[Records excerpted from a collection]
*****

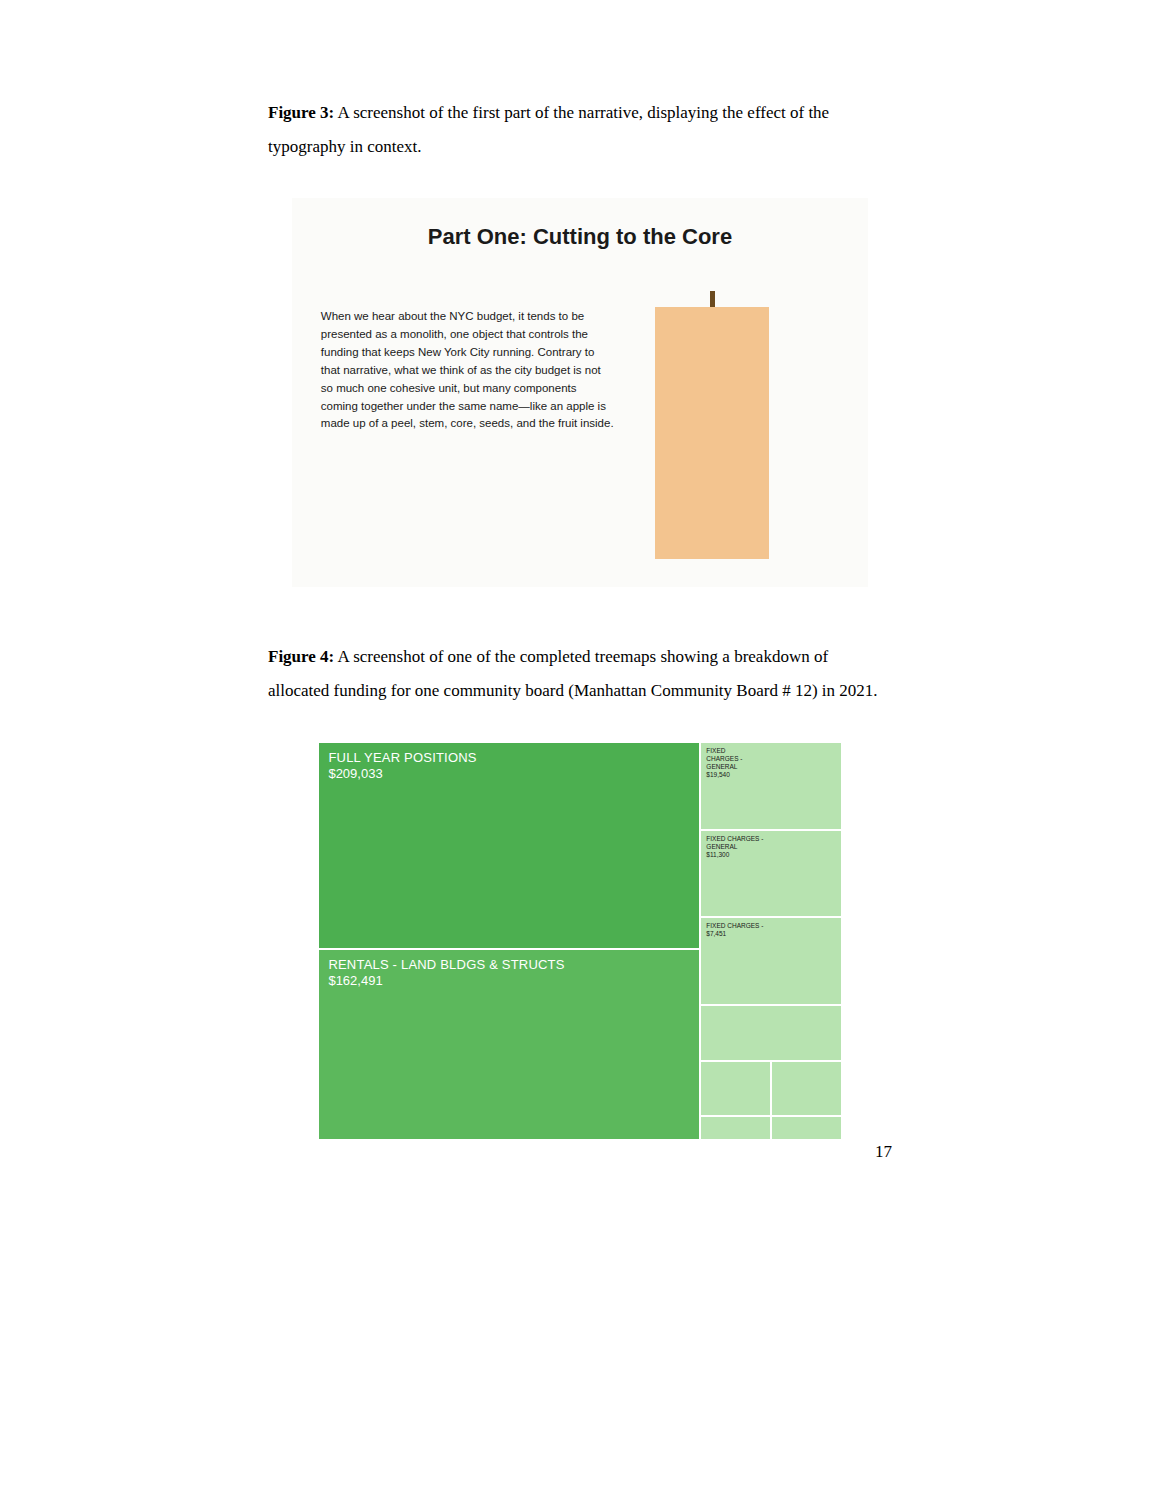Figure 3: A screenshot of the first part of the narrative, displaying the effect of the typography in context.
Part One: Cutting to the Core
When we hear about the NYC budget, it tends to be presented as a monolith, one object that controls the funding that keeps New York City running. Contrary to that narrative, what we think of as the city budget is not so much one cohesive unit, but many components coming together under the same name—like an apple is made up of a peel, stem, core, seeds, and the fruit inside.
Figure 4: A screenshot of one of the completed treemaps showing a breakdown of allocated funding for one community board (Manhattan Community Board # 12) in 2021.
FULL YEAR POSITIONS
$209,033
RENTALS - LAND BLDGS & STRUCTS
$162,491
FIXED
CHARGES -
GENERAL
$19,540
FIXED CHARGES -
GENERAL
$11,300
FIXED CHARGES -
$7,451
17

*****

Go through the records above and return every line that holds the string "funding".

Exercise answer:
When we hear about the NYC budget, it tends to be presented as a monolith, one object that controls the funding that keeps New York City running. Contrary to that narrative, what we think of as the city budget is not so much one cohesive unit, but many components coming together under the same name—like an apple is made up of a peel, stem, core, seeds, and the fruit inside.
Figure 4: A screenshot of one of the completed treemaps showing a breakdown of allocated funding for one community board (Manhattan Community Board # 12) in 2021.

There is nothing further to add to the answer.